*Prompt*. Repeat verbatim only the lines from the opening of the material below through the one that contains "but I thank".

*Exercise inputs*.
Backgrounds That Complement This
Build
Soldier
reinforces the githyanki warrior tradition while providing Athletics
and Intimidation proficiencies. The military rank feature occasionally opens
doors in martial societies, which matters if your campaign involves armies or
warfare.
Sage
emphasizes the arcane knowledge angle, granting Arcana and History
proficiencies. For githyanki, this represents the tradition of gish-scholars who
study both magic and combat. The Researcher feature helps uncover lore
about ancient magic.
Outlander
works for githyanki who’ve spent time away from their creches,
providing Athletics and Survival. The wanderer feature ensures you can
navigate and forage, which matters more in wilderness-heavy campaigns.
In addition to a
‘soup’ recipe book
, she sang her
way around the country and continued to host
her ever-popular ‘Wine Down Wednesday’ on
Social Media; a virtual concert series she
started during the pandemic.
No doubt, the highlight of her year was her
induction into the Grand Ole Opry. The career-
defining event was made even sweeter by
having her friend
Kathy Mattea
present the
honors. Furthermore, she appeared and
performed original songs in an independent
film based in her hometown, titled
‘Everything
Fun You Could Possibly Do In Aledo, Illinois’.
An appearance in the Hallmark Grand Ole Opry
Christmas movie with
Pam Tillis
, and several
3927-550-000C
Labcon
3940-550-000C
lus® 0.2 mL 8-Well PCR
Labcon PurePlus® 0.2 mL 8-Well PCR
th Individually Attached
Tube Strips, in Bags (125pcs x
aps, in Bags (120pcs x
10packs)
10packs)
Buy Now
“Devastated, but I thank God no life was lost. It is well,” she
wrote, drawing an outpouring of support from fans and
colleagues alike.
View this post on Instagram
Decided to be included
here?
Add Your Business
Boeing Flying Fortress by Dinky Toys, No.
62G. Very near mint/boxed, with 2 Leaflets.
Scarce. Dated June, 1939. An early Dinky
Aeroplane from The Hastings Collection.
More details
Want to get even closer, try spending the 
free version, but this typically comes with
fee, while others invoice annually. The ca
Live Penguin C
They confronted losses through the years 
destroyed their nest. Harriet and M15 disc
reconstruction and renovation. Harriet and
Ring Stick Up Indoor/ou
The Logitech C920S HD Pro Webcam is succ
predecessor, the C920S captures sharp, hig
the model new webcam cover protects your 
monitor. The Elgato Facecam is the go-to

*The completed task*.
Backgrounds That Complement This
Build
Soldier
reinforces the githyanki warrior tradition while providing Athletics
and Intimidation proficiencies. The military rank feature occasionally opens
doors in martial societies, which matters if your campaign involves armies or
warfare.
Sage
emphasizes the arcane knowledge angle, granting Arcana and History
proficiencies. For githyanki, this represents the tradition of gish-scholars who
study both magic and combat. The Researcher feature helps uncover lore
about ancient magic.
Outlander
works for githyanki who’ve spent time away from their creches,
providing Athletics and Survival. The wanderer feature ensures you can
navigate and forage, which matters more in wilderness-heavy campaigns.
In addition to a
‘soup’ recipe book
, she sang her
way around the country and continued to host
her ever-popular ‘Wine Down Wednesday’ on
Social Media; a virtual concert series she
started during the pandemic.
No doubt, the highlight of her year was her
induction into the Grand Ole Opry. The career-
defining event was made even sweeter by
having her friend
Kathy Mattea
present the
honors. Furthermore, she appeared and
performed original songs in an independent
film based in her hometown, titled
‘Everything
Fun You Could Possibly Do In Aledo, Illinois’.
An appearance in the Hallmark Grand Ole Opry
Christmas movie with
Pam Tillis
, and several
3927-550-000C
Labcon
3940-550-000C
lus® 0.2 mL 8-Well PCR
Labcon PurePlus® 0.2 mL 8-Well PCR
th Individually Attached
Tube Strips, in Bags (125pcs x
aps, in Bags (120pcs x
10packs)
10packs)
Buy Now
“Devastated, but I thank God no life was lost. It is well,” she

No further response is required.